The elements that go into making up, well, this planet and everything we see around us, had their origins in the deaths of massive stars. Those early supernova acted as nuclear forges, creating heavier elements in a universe that was originally made mainly of hydrogen and helium gas. That makes spotting the oldest stars in our own galaxy - which could teach us the most about the earliest days of our universe - fairly easy in theory: We just need to look for stars with little or no heavier elements. In practice - not so easy - our galaxy contains 200 billion stars, and survivors from the most ancient eras will be scattered thinly between them.

So it's quite an achievement for an international team of astronomers to have discovered what may be only the second generation of stars to shine, huddled near the core of our galaxy

Above: The centre of our galaxy, as seen from Earth. Courtesy of Joe Bergeron.

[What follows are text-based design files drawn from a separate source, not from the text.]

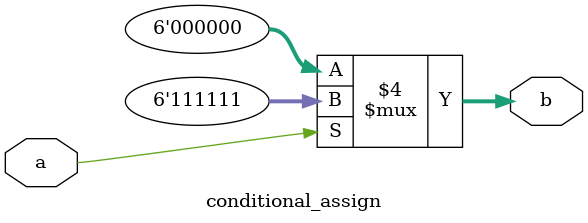
<source format=v>
module conditional_assign(
    input wire a,          // 1-bit input
    output reg [5:0] b     // 6-bit output
);

    always @* begin
        if (a == 0)
            b = 6'b000000;
        else
            b = 6'b111111;
    end

endmodule

</source>
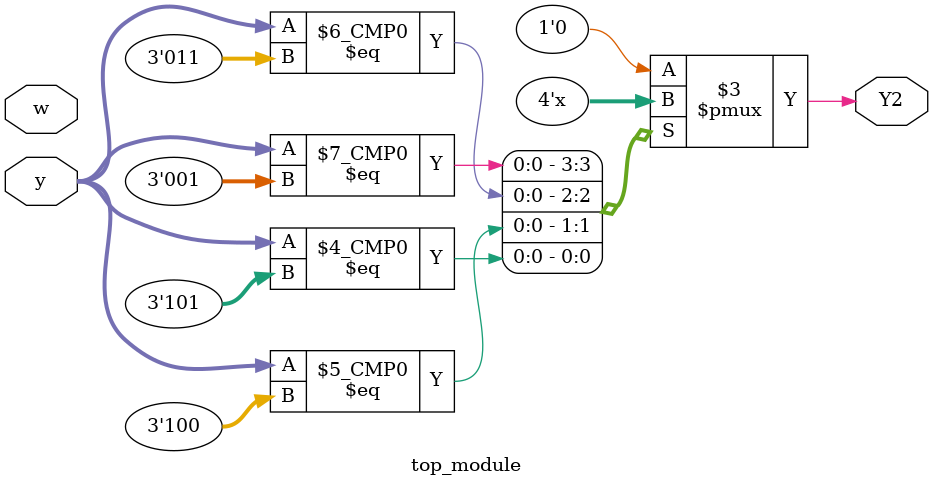
<source format=sv>
module top_module(
  input [3:1] y,
  input w,
  output reg Y2
);

  always @(y) begin
    case(y)
      3'b000: Y2 = 1'b0; // State A
      3'b001: Y2 = y[0]; // State B
      3'b010: Y2 = 1'b0; // State C
      3'b011: Y2 = y[0]; // State D
      3'b100: Y2 = y[0]; // State E
      3'b101: Y2 = y[0]; // State F
      default: Y2 = 1'b0; // Default case
    endcase
  end

endmodule

</source>
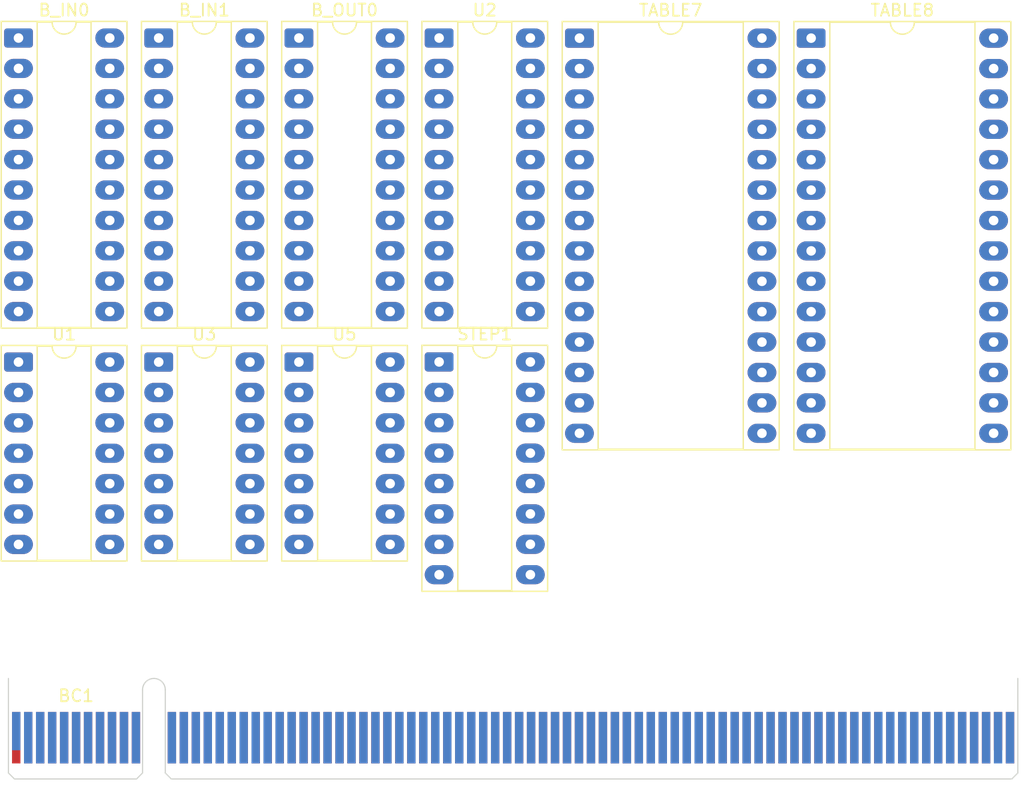
<source format=kicad_pcb>
(kicad_pcb
	(version 20241229)
	(generator "pcbnew")
	(generator_version "9.0")
	(general
		(thickness 1.6)
		(legacy_teardrops no)
	)
	(paper "A4")
	(layers
		(0 "F.Cu" signal)
		(2 "B.Cu" signal)
		(9 "F.Adhes" user "F.Adhesive")
		(11 "B.Adhes" user "B.Adhesive")
		(13 "F.Paste" user)
		(15 "B.Paste" user)
		(5 "F.SilkS" user "F.Silkscreen")
		(7 "B.SilkS" user "B.Silkscreen")
		(1 "F.Mask" user)
		(3 "B.Mask" user)
		(17 "Dwgs.User" user "User.Drawings")
		(19 "Cmts.User" user "User.Comments")
		(21 "Eco1.User" user "User.Eco1")
		(23 "Eco2.User" user "User.Eco2")
		(25 "Edge.Cuts" user)
		(27 "Margin" user)
		(31 "F.CrtYd" user "F.Courtyard")
		(29 "B.CrtYd" user "B.Courtyard")
		(35 "F.Fab" user)
		(33 "B.Fab" user)
		(39 "User.1" user)
		(41 "User.2" user)
		(43 "User.3" user)
		(45 "User.4" user)
	)
	(setup
		(pad_to_mask_clearance 0)
		(allow_soldermask_bridges_in_footprints no)
		(tenting front back)
		(pcbplotparams
			(layerselection 0x00000000_00000000_55555555_5755f5ff)
			(plot_on_all_layers_selection 0x00000000_00000000_00000000_00000000)
			(disableapertmacros no)
			(usegerberextensions no)
			(usegerberattributes yes)
			(usegerberadvancedattributes yes)
			(creategerberjobfile yes)
			(dashed_line_dash_ratio 12.000000)
			(dashed_line_gap_ratio 3.000000)
			(svgprecision 4)
			(plotframeref no)
			(mode 1)
			(useauxorigin no)
			(hpglpennumber 1)
			(hpglpenspeed 20)
			(hpglpendiameter 15.000000)
			(pdf_front_fp_property_popups yes)
			(pdf_back_fp_property_popups yes)
			(pdf_metadata yes)
			(pdf_single_document no)
			(dxfpolygonmode yes)
			(dxfimperialunits yes)
			(dxfusepcbnewfont yes)
			(psnegative no)
			(psa4output no)
			(plot_black_and_white yes)
			(sketchpadsonfab no)
			(plotpadnumbers no)
			(hidednponfab no)
			(sketchdnponfab yes)
			(crossoutdnponfab yes)
			(subtractmaskfromsilk no)
			(outputformat 1)
			(mirror no)
			(drillshape 1)
			(scaleselection 1)
			(outputdirectory "")
		)
	)
	(net 0 "")
	(net 1 "/D6")
	(net 2 "unconnected-(BC1-ALUS2-PadB51)")
	(net 3 "unconnected-(BC1-PCINC-PadB47)")
	(net 4 "/STATE6")
	(net 5 "unconnected-(BC1-SPINC-PadB54)")
	(net 6 "VCC")
	(net 7 "unconnected-(BC1-~{RSPL}-PadB16)")
	(net 8 "GND")
	(net 9 "unconnected-(BC1-~{LYH}-PadA25)")
	(net 10 "/~{LOAD_FR}")
	(net 11 "/STATE10")
	(net 12 "/D5")
	(net 13 "unconnected-(BC1-LADRH-PadA30)")
	(net 14 "unconnected-(BC1-LSPL-PadA16)")
	(net 15 "unconnected-(BC1-ALUM-PadB37)")
	(net 16 "/IntEnable")
	(net 17 "/STATE8")
	(net 18 "unconnected-(BC1-L0-PadB33)")
	(net 19 "unconnected-(BC1-LSPH-PadA15)")
	(net 20 "/~{OUT_FR}")
	(net 21 "unconnected-(BC1-INTREQ-PadA67)")
	(net 22 "unconnected-(BC1-~{ALUCI}-PadB38)")
	(net 23 "unconnected-(BC1-~{RARGL}-PadB20)")
	(net 24 "unconnected-(BC1-ACSHRIGHT-PadB56)")
	(net 25 "/~CLK")
	(net 26 "/STATE5")
	(net 27 "unconnected-(BC1-~{RXH}-PadB22)")
	(net 28 "/STATE12")
	(net 29 "/D2")
	(net 30 "/AddrIncrement")
	(net 31 "unconnected-(BC1-~{RMEM}-PadB14)")
	(net 32 "/STATE2")
	(net 33 "unconnected-(BC1-~{LINST}-PadA29)")
	(net 34 "unconnected-(BC1-ALUS0-PadB48)")
	(net 35 "unconnected-(BC1-~{RPCH}-PadB17)")
	(net 36 "unconnected-(BC1-~{RZL}-PadB26)")
	(net 37 "/D4")
	(net 38 "/Reset")
	(net 39 "unconnected-(BC1-~{LMEM}-PadA14)")
	(net 40 "unconnected-(BC1-~{LZH}-PadA27)")
	(net 41 "/STATE3")
	(net 42 "/~{IntDisable}")
	(net 43 "/SignIn")
	(net 44 "unconnected-(BC1-~{RSPH}-PadB15)")
	(net 45 "/~{Halt}")
	(net 46 "unconnected-(BC1-~{RCONST}-PadB29)")
	(net 47 "unconnected-(BC1-ALUS3-PadB52)")
	(net 48 "/~{Wait}")
	(net 49 "/D7")
	(net 50 "unconnected-(BC1-~{LARGL}-PadA20)")
	(net 51 "unconnected-(BC1-R2-PadB43)")
	(net 52 "/STATE13")
	(net 53 "unconnected-(BC1-R3-PadB44)")
	(net 54 "unconnected-(BC1-~{RALU}-PadB30)")
	(net 55 "unconnected-(BC1-~{RAC}-PadB21)")
	(net 56 "/STATE7")
	(net 57 "/AddrDecrement")
	(net 58 "unconnected-(BC1-R0-PadB40)")
	(net 59 "unconnected-(BC1-R1-PadB42)")
	(net 60 "unconnected-(BC1-~{RYH}-PadB25)")
	(net 61 "unconnected-(BC1-~{RARGH}-PadB19)")
	(net 62 "unconnected-(BC1-~{RINTC}-PadB31)")
	(net 63 "/STATE9")
	(net 64 "unconnected-(BC1-~{LARGH}-PadA19)")
	(net 65 "/D3")
	(net 66 "/STATE15")
	(net 67 "unconnected-(BC1-~{LYL}-PadA24)")
	(net 68 "unconnected-(BC1-L3-PadB36)")
	(net 69 "/~{UPDATE_FR}")
	(net 70 "/D1")
	(net 71 "/STATE0")
	(net 72 "/D0")
	(net 73 "/STATE14")
	(net 74 "unconnected-(BC1-L1-PadB34)")
	(net 75 "/STATE4")
	(net 76 "unconnected-(BC1-~{RPCL}-PadB18)")
	(net 77 "unconnected-(BC1-L2-PadB35)")
	(net 78 "unconnected-(BC1-SPDEC-PadB53)")
	(net 79 "/~{CarryIn}")
	(net 80 "/ZeroIn")
	(net 81 "/~{SCClear}")
	(net 82 "unconnected-(BC1-ACSHLEFT-PadB55)")
	(net 83 "/STATE11")
	(net 84 "unconnected-(BC1-~{LZL}-PadA26)")
	(net 85 "unconnected-(BC1-LADRL-PadA31)")
	(net 86 "/STATE1")
	(net 87 "unconnected-(BC1-~{LXH}-PadA22)")
	(net 88 "unconnected-(BC1-LPCH-PadA17)")
	(net 89 "unconnected-(BC1-~{RZH}-PadB27)")
	(net 90 "unconnected-(BC1-ALUS1-PadB49)")
	(net 91 "Net-(BC1-PULSE)")
	(net 92 "unconnected-(BC1-~{LAC}-PadA21)")
	(net 93 "unconnected-(BC1-LPCL-PadA18)")
	(net 94 "unconnected-(BC1-~{RYL}-PadB24)")
	(net 95 "Net-(B_IN0-A1)")
	(net 96 "Net-(B_IN0-A7)")
	(net 97 "Net-(B_IN0-A0)")
	(net 98 "Net-(B_IN0-A3)")
	(net 99 "Net-(B_IN0-A6)")
	(net 100 "Net-(B_IN0-A5)")
	(net 101 "Net-(B_IN0-A4)")
	(net 102 "Net-(B_IN0-A2)")
	(net 103 "Net-(B_OUT0-B4)")
	(net 104 "Net-(B_OUT0-B2)")
	(net 105 "Net-(B_OUT0-B0)")
	(net 106 "Net-(B_OUT0-B3)")
	(net 107 "Net-(B_OUT0-B1)")
	(net 108 "Net-(STEP1-CEP)")
	(net 109 "unconnected-(STEP1-TC-Pad15)")
	(net 110 "/Clk")
	(net 111 "Net-(STEP1-~{MR})")
	(net 112 "unconnected-(TABLE7-D7-Pad19)")
	(net 113 "unconnected-(TABLE7-D6-Pad18)")
	(net 114 "unconnected-(TABLE7-D5-Pad17)")
	(net 115 "unconnected-(TABLE7-D4-Pad16)")
	(net 116 "unconnected-(TABLE8-D4-Pad16)")
	(net 117 "unconnected-(TABLE8-D5-Pad17)")
	(net 118 "unconnected-(TABLE8-D6-Pad18)")
	(net 119 "unconnected-(TABLE8-D7-Pad19)")
	(net 120 "Net-(TABLE8-~{OE})")
	(net 121 "Net-(U1-Pad6)")
	(net 122 "Net-(U1-Pad4)")
	(net 123 "Net-(U1-Pad8)")
	(net 124 "Net-(U1-Pad12)")
	(net 125 "Net-(U2-Cp)")
	(net 126 "Net-(R2-Pad2)")
	(net 127 "Net-(R3-Pad2)")
	(net 128 "unconnected-(U3-Pad13)")
	(net 129 "unconnected-(U3-Pad1)")
	(net 130 "Net-(U3-Pad4)")
	(net 131 "Net-(U5-Pad1)")
	(footprint "Package_DIP:DIP-28_W15.24mm_Socket_LongPads" (layer "F.Cu") (at 132.23 30.93))
	(footprint "Package_DIP:DIP-20_W7.62mm_Socket_LongPads" (layer "F.Cu") (at 120.51 30.92))
	(footprint "Package_DIP:DIP-16_W7.62mm_Socket_LongPads" (layer "F.Cu") (at 120.51 57.99))
	(footprint "Connector_PCBEdge:BUS_PCIexpress_x16" (layer "F.Cu") (at 85.19 89.39))
	(footprint "Package_DIP:DIP-14_W7.62mm_Socket_LongPads" (layer "F.Cu") (at 108.8 58))
	(footprint "Package_DIP:DIP-28_W15.24mm_Socket_LongPads" (layer "F.Cu") (at 151.58 30.93))
	(footprint "Package_DIP:DIP-20_W7.62mm_Socket_LongPads" (layer "F.Cu") (at 97.09 30.92))
	(footprint "Package_DIP:DIP-14_W7.62mm_Socket_LongPads" (layer "F.Cu") (at 85.38 58))
	(footprint "Package_DIP:DIP-20_W7.62mm_Socket_LongPads" (layer "F.Cu") (at 108.8 30.92))
	(footprint "Package_DIP:DIP-20_W7.62mm_Socket_LongPads" (layer "F.Cu") (at 85.38 30.92))
	(footprint "Package_DIP:DIP-14_W7.62mm_Socket_LongPads" (layer "F.Cu") (at 97.09 58))
	(embedded_fonts no)
)

</source>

Wormholes may form naturally

This is a theory and math heavy paper, and to be honest a lot of the detail is beyond my understanding. That said the upshot of it is fairly clear: According to some theories describing gravity, black holes might not just crush everything in their centres, but instead may naturally form wormholes - passageways  through spacetime. Although wormholes are strictly theoretical, they offer the possibility of circumventing the light speed speed limit by allowing shortcuts, through distorted space-time, to distant parts of the universe.

This is definitely a theory only, and I have no idea how it might ever be proved. But the implication would be that our universe is full of naturally occurring shortcuts through space - so in case it does one day pan out, you heard it here first folks.

Rather than take the long route across space (pink line), a wormhole allows a shortcut through space and time (blue funnel) (Detlev van Ravenswaay/SPL)

Mysterious object WT119F probably was artificial - but now it's dust!

For a while now an mysterious but unidentified object, designated WT1190F, has been nearing a collision with Earth. Late this week it finally hit our atmosphere, and  a multinational team of observers took to the skies in a specially prepared aircraft to follow it's fiery demise. The pattern of the objects breakup strongly suggests that this was an artificial object, possible part of an old Moon mission, although we may never know exactly what it was. The video below follows the team that took to the skies to follow it.

Amazing view of Marathon Valley

Based on the images taken by the Opportunity Mars rover, this is a simply stunning view down Marathon valley on Mars. The overall image was stitched together, and accurate colours added, by James Sorenson.

Winter hits Titan with vengeance

After a warmer than usual autumn we had our first blast of winter here in Scotland yesterday, with snow, high winds, and flooding (I do love this country). But that's nothing, compared to the winters on Saturn's moon Titan. lasting for seven and a half earth years, the temperatures can drop to minus a hundred and fifty degrees Celsius, and NASA's Cassini mission has now found that a truly monstrous cloud of ice particles is settling over titan's south pole as winter hits: The cloud already covers most of the immediate polar region, and towers to 200 kilometres in height.
Of course, the Cassini team are fascinated; “Titan's seasonal changes continue to excite and surprise," said Scott Edgington, Cassini deputy project scientist at NASA's Jet Propulsion Laboratory (JPL) in Pasadena, California. "Cassini, with its very capable suite of instruments, will continue to periodically study how changes occur on Titan until its Solstice mission ends in 2017.”

Above: The massive ice cloud sits over Titan's south pole. Image courtesy of NASA.

My sympathies....

My sincere and deep sympathies to the the people of France, the citizens of Paris, the famillies of those killed and those injured in last nights attacks.

Vive la grande nation de France, Vive le peuple de Paris.